Make sure to research each of your subcontractors before you hire them. It’s important to invest most of your time and money into finding the right subcontractors. Find out how long they’ve been in business, ask for references from previous clients and other contractors. If possible, check out their past work to get an idea of what to expect from them.

Sometimes you’ll end up establishing relationships with subcontractors by meeting them on the job. For example, if you’re working on an office building, your client may have already hired an electrician to install a lighting system. Take advantage of these meetings and make sure to get the contact information of contractors who do good work so you can reach out to them if you have a need for a subcontractor with their skills in the future.

Make Sure Everyone’s Insured

When working with a subcontractor it’s important that you require proof of general liability and workers’ compensation insurance before letting them start work on any projects. If a subcontractor isn’t insured and causes damage to a client’s home, you’ll be liable for the costs. Make sure you keep your subcontractors’ proof of insurance in your files based on job because usually you are audited by your carrier for workers’ compensation each year. If you don’t have subcontractor proof of insurance, you will be charged additional fees. 

Define Clear Instructions

The contractor/subcontractor relationship can get complicated if they don’t understand your instructions. Before beginning work on the next project, make sure your subcontractor understands what’s expected of them. If your subcontractor doesn’t perform up to your client’s standards, it’s possible that you didn’t effectively communicate with them. Get everything down in writing so you’re both on the same page from the beginning of the project.

Don’t assume that subcontractor will know what to do because of their previous experience. Clearly assign responsibilities if you’re working with more than one subcontractor. Every project is different so it’s essential that you explain the project in detail and have the roles and responsibilities documented in writing. Proper instructions and clear communication are critical for having a successful project when working with subcontractors.

Establish Clear Roles

Your clients don’t understand that your subcontractors work independently. They just assume they’re working under you like your employees. If that subcontractor does something wrong, it reflects poorly on you and your business. But if they do something right, your client will want more work from them in the future and could remove you from the deal.

Establish clear boundaries and roles with how subcontractors interact with your customers. For example, you can let them know that you only want your subcontractors to communicate with your customer when you’re on the job site as well. It’s up to you to set clear roles, issue orders, and manage the relationship with your end customer. Defining your subcontractors’ role up front makes things easier for both of you.

Pay Up

Subcontractors aren’t going to work for free. They’re motivated by money just like the rest of us. It’s important to pay them as soon as a project is completed. This can turn into an awkward situation especially if your client is slow to pay on time.
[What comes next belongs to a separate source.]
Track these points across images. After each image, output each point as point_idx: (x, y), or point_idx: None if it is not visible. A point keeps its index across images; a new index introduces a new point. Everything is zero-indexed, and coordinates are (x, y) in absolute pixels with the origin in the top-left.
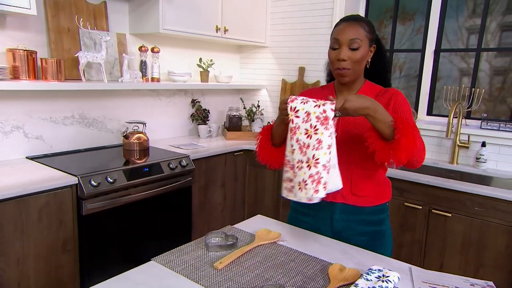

Outline a compensation fee that includes all contingencies and possibilities, especially in the case that a client doesn’t pay on time. It’s important to pay each of your subcontractors a percentage of the project by a specified date, such as 30 to 60 days into the project. You should always pay your subcontractors, regardless of whether the client has paid you or not. You don’t want to burn a bridge with a good subcontractor, plus if word gets around that you don’t pay on time it will make it harder to get other subcontractors to work for you in the future.

Know Their Schedule

Some subcontractors work for one company while others work for multiple businesses. Your project may not be the only one that they have on their schedule. If your project has a demanding deadline, make sure that each of your subcontractors can meet those demands within the allotted time. Avoid scheduling conflicts by getting to know their schedule so you can reduce conflicts with your project.

Hold weekly meetings with your subcontractors so they can get to know your management style. During these meetings, you can address any scheduling issues, answer questions, and resolve problems. This is also a great time to discuss any upcoming projects where you might need your subcontractors so you can get on their schedule before they line up another job.

Pay Attention to Them

When you hire a subcontractor to work on a job for the first time, get them familiarized with the plan and project. Regardless of their references or the past work you’ve seen from them, it’s your job to pay attention to them and keep an eye on them as they perform their work for the very first time. Until you’ve established an ongoing relationship with a subcontractor, you’ll want to keep close tabs on them to make sure they’re following your orders and doing quality work. If you follow these tips, over time you’ll be able to build an established list of trusted contractors and both you and your subcontractors will benefit.